§ **What is needed**
In the entries below, which lines run from the one containing "(plotframeref false)" to the one containing "(sketchpadsonfab false)"? Copy exactly those lines, ends included, and no others.

[Circuit design data]

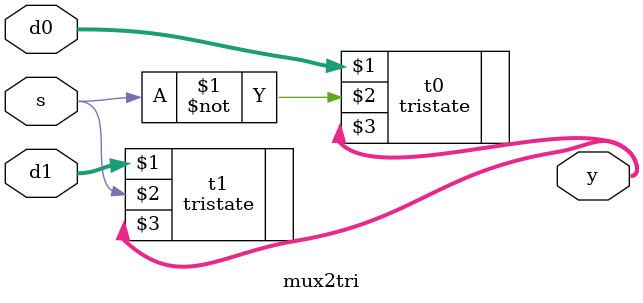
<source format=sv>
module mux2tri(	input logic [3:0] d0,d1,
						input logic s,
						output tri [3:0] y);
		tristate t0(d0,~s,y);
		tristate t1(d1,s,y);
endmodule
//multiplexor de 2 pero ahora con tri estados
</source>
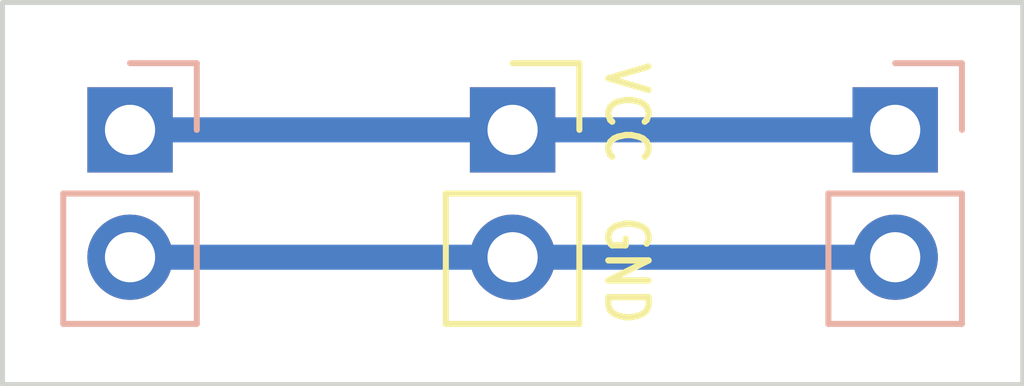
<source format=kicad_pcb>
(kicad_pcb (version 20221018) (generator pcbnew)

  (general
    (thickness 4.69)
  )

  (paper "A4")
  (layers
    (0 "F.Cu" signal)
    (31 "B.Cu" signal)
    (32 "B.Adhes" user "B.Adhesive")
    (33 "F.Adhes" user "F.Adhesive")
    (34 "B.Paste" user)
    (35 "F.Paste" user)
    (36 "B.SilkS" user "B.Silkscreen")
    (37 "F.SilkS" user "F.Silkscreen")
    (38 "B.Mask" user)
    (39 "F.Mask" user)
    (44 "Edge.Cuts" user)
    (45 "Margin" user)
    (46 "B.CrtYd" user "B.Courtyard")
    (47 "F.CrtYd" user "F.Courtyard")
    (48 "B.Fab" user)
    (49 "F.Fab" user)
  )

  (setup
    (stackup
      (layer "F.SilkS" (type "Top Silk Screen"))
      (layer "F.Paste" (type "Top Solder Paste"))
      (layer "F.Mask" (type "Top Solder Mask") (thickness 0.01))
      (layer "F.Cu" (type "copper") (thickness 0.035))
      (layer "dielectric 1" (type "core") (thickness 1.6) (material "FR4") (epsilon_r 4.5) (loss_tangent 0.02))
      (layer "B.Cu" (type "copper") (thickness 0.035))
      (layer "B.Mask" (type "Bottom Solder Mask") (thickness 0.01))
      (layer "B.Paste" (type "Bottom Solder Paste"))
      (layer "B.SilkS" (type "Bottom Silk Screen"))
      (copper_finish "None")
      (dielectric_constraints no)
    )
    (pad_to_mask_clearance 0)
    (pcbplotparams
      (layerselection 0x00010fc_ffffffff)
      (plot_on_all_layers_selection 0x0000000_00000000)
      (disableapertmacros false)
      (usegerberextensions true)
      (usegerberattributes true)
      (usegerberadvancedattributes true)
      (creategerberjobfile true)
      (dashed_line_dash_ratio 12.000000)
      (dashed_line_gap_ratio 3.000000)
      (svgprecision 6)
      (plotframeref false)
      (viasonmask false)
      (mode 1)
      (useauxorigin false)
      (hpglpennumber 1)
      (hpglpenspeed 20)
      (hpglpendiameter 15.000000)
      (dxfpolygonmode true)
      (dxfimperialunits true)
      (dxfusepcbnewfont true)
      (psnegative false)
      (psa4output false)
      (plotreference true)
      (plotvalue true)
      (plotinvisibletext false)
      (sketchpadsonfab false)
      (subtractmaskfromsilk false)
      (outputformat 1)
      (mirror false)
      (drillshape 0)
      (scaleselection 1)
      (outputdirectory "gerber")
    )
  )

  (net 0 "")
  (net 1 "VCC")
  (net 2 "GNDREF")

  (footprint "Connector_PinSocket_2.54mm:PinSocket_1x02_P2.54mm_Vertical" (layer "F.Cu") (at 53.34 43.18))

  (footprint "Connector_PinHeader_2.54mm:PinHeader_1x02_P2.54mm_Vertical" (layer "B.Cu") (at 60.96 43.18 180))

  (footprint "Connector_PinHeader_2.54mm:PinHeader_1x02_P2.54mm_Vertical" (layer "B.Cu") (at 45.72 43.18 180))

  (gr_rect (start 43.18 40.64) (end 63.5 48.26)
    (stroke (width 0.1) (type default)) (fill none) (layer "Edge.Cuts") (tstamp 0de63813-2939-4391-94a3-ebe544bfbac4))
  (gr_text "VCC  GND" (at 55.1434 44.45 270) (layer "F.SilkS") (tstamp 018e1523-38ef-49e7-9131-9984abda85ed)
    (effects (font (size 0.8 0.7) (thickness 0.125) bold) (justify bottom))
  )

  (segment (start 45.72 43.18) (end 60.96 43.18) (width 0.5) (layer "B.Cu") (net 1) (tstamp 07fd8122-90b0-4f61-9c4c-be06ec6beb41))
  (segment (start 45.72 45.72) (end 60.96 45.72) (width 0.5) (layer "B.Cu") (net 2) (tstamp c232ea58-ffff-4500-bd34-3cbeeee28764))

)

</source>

§ **Answer for this exercise**
      (plotframeref false)
      (viasonmask false)
      (mode 1)
      (useauxorigin false)
      (hpglpennumber 1)
      (hpglpenspeed 20)
      (hpglpendiameter 15.000000)
      (dxfpolygonmode true)
      (dxfimperialunits true)
      (dxfusepcbnewfont true)
      (psnegative false)
      (psa4output false)
      (plotreference true)
      (plotvalue true)
      (plotinvisibletext false)
      (sketchpadsonfab false)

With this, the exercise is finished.